We’ve been hearing all sorts of things about SunRail’s schedule. While the schedule on the website makes it pretty clear that there isn’t any weekend service we are constantly hearing from people who it will run on the weekend, for special events or late at night.
To set the record straight I reached out to FDOT spokesperson Steve Olson. FDOT will be operating SunRail at launch and for the next seven years. After which, it will be turned over to the local government funding partners (Volusia, Seminole, Orange and Osceola counties, as well as the City of Orlando).
Essentially there aren’t any current plans for weekend service or special event service and exactly when the trains will stop running on the weekday has not been determined but it will be sometime between 7 p.m and midnight.
The plan has always been to operate on the weekdays for commuters “the local agreements that FDOT has with our local funding partners (which were unanimously approved by each of our funding partners in 2007) call for weekday service during the FDOT funding period,” Olson told Bungalower.

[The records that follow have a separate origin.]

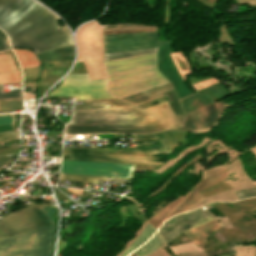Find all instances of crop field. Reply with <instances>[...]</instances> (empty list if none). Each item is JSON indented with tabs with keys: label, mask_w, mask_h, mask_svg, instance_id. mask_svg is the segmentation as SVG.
<instances>
[{
	"label": "crop field",
	"mask_w": 256,
	"mask_h": 256,
	"mask_svg": "<svg viewBox=\"0 0 256 256\" xmlns=\"http://www.w3.org/2000/svg\"><path fill=\"white\" fill-rule=\"evenodd\" d=\"M155 231L156 230L148 223L139 237L120 256H126L131 251L141 246L152 236Z\"/></svg>",
	"instance_id": "bc2a9ffb"
},
{
	"label": "crop field",
	"mask_w": 256,
	"mask_h": 256,
	"mask_svg": "<svg viewBox=\"0 0 256 256\" xmlns=\"http://www.w3.org/2000/svg\"><path fill=\"white\" fill-rule=\"evenodd\" d=\"M12 159H13V158H9V159H0V167L6 165V163H7L8 161L12 160Z\"/></svg>",
	"instance_id": "d3111659"
},
{
	"label": "crop field",
	"mask_w": 256,
	"mask_h": 256,
	"mask_svg": "<svg viewBox=\"0 0 256 256\" xmlns=\"http://www.w3.org/2000/svg\"><path fill=\"white\" fill-rule=\"evenodd\" d=\"M157 48L105 54V60H112L156 52Z\"/></svg>",
	"instance_id": "dafd665d"
},
{
	"label": "crop field",
	"mask_w": 256,
	"mask_h": 256,
	"mask_svg": "<svg viewBox=\"0 0 256 256\" xmlns=\"http://www.w3.org/2000/svg\"><path fill=\"white\" fill-rule=\"evenodd\" d=\"M3 115H10V114H0V116H3Z\"/></svg>",
	"instance_id": "1d83c4d3"
},
{
	"label": "crop field",
	"mask_w": 256,
	"mask_h": 256,
	"mask_svg": "<svg viewBox=\"0 0 256 256\" xmlns=\"http://www.w3.org/2000/svg\"><path fill=\"white\" fill-rule=\"evenodd\" d=\"M160 122L152 115L116 98L86 101L74 106L72 121L67 125Z\"/></svg>",
	"instance_id": "f4fd0767"
},
{
	"label": "crop field",
	"mask_w": 256,
	"mask_h": 256,
	"mask_svg": "<svg viewBox=\"0 0 256 256\" xmlns=\"http://www.w3.org/2000/svg\"><path fill=\"white\" fill-rule=\"evenodd\" d=\"M168 129L162 123L66 126L65 134L120 132L151 133Z\"/></svg>",
	"instance_id": "28ad6ade"
},
{
	"label": "crop field",
	"mask_w": 256,
	"mask_h": 256,
	"mask_svg": "<svg viewBox=\"0 0 256 256\" xmlns=\"http://www.w3.org/2000/svg\"><path fill=\"white\" fill-rule=\"evenodd\" d=\"M39 72V66L22 70L23 77L38 76Z\"/></svg>",
	"instance_id": "4177f3b9"
},
{
	"label": "crop field",
	"mask_w": 256,
	"mask_h": 256,
	"mask_svg": "<svg viewBox=\"0 0 256 256\" xmlns=\"http://www.w3.org/2000/svg\"><path fill=\"white\" fill-rule=\"evenodd\" d=\"M21 65V69L39 65V60L35 53L27 50L13 49Z\"/></svg>",
	"instance_id": "733c2abd"
},
{
	"label": "crop field",
	"mask_w": 256,
	"mask_h": 256,
	"mask_svg": "<svg viewBox=\"0 0 256 256\" xmlns=\"http://www.w3.org/2000/svg\"><path fill=\"white\" fill-rule=\"evenodd\" d=\"M220 226H222V225L219 224L214 219H212L200 226H197V227L185 232V234L188 237H190L195 244L198 245L199 242L206 240L205 238L207 235H209L211 232H213L215 229L219 228Z\"/></svg>",
	"instance_id": "5142ce71"
},
{
	"label": "crop field",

The agreement between FDOT and the local funding partners goes even further and states that “The Commuter Rail System will not provide any train service between midnight and 5:00 a.m., legal Holidays, and Saturdays and Sundays.”
Right not you can expect the train to be geared towards commuters “The current schedule is to operate trains every half hour between 5:30 – 8:30 a.m. and between 4 – 7 p.m. in the evenings, with service every two hours during off-peak periods,” Olson said.
Off-peak hours haven’t been determined yet but it will include service after 7 p.m. but not before 5 a.m. “Our agreements with CSX call for us to be off the corridor between midnight and 5 am. Now that our vehicles are in, we will be doing test runs in order to develop a full schedule prior to revenue service. There will be off-peak service after 7 pm.” Olson said.
I asked Olson if there is a possibility that the service could be expanded. He said “If there is passenger demand for additional weekday service or weekend service during the FDOT funding period, that would be subject to negotiations with the local funding partners.”
At this point it’s just too early to know what the additional costs would be to operate SunRail late at night, on the weekend or for special events. “The system is designed, however, to allow trains to run every 15 minutes or so. So any additional cost associated with expanded hours of service would largely be operational in nature – staffing, fuel, maintenance, and so forth,” Olson said.
The demand he says will be determined by both on-board surveys and a Customer Service Committee who will provide input and guidance on customer service activities, including hours of operation.
It should be noted that the agreement does allow FDOT to have train service for special events even if they are late at night or on the weekend provided that the party requesting the train service pays for all for all of the additional costs and it still meets their obligations to CSX.
And since everyone loves fun train math. We started thinking about how late the train could run and still meet the needs of the CSX agreement. We know off-peak service will run every two hours. The last on-peak train is at 7 p.m. That would mean the first off-peak would run at 9 p.m. If there was a second off-peak train, it would run at 11 p.m. (assuming the train starts on the hour). According to the SunRail website, they estimate it would take a train 56 minutes to travel all of phase one (from DeBary to Sand Lake Road). That travel time when Phase two is added (DeLand to Poinciana) is an hour and thirty-three minutes. That would mean a 11 p.m. train would not be off the tracks by midnight for Phase two and for phase one it would be close. Maybe they will be able to make adjustments to the schedule so that an 11 p.m train could be off the tracks in time.